§ **YOUR ASSIGNMENT**: Reproduce the financing passage word for word, from "As of June 30, 2021, $13,273,000" up to and including "interest or principal.".

As of June 30, 2021, $13,273,000 of letters of credit were outstanding under one of our unsecured revolving credit facilities. Our unsecured revolving credit facilities contain financial covenants that require us to maintain minimum interest coverage and maximum debt to market capitalization ratios, and provide for higher interest rates in the event of a decline in our ratings below Baa3/BBB. Our unsecured revolving credit facilities also contain customary conditions precedent to borrowing, including representations and warranties, and also contain customary events of default that could give rise to accelerated repayment, including such items as failure to pay interest or principal.
Our 95% consolidated joint venture (5% is owned by Related) is developing Farley Office and Retail. In connection with the development of the property, the joint venture took in a historic Tax Credit Investor. Under the terms of the historic tax credit arrangement, the joint venture is required to comply with various laws, regulations, and contractual provisions. Non-compliance with applicable requirements could result in projected tax benefits not being realized and, therefore, may require a refund or reduction of the Tax Credit Investor’s capital contributions. As of June 30, 2021, the Tax Credit Investor has made $92,400,000 in capital contributions. Vornado and Related have guaranteed certain of the joint venture’s obligations to the Tax Credit Investor.

§ **SOURCE MATERIAL**:

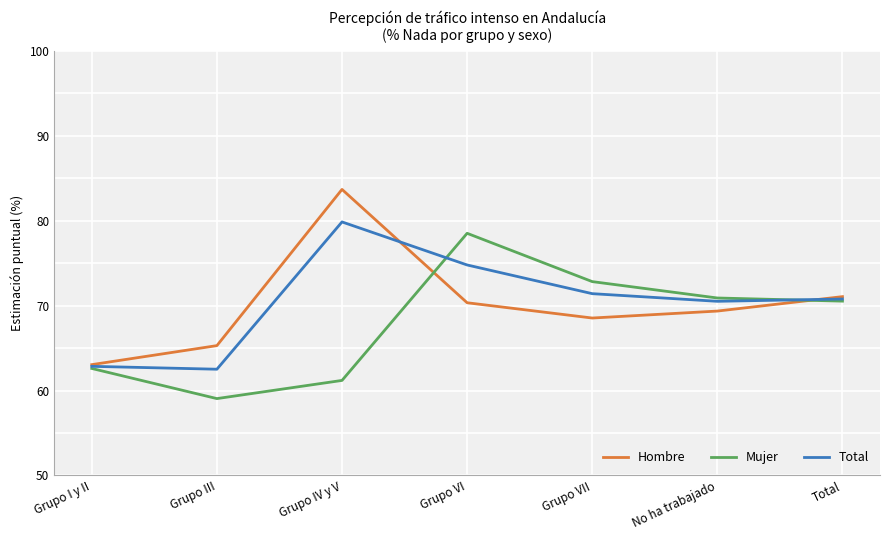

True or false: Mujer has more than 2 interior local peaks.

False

§ **RESPONSE TO THE EXERCISE**:
As of June 30, 2021, $13,273,000 of letters of credit were outstanding under one of our unsecured revolving credit facilities. Our unsecured revolving credit facilities contain financial covenants that require us to maintain minimum interest coverage and maximum debt to market capitalization ratios, and provide for higher interest rates in the event of a decline in our ratings below Baa3/BBB. Our unsecured revolving credit facilities also contain customary conditions precedent to borrowing, including representations and warranties, and also contain customary events of default that could give rise to accelerated repayment, including such items as failure to pay interest or principal.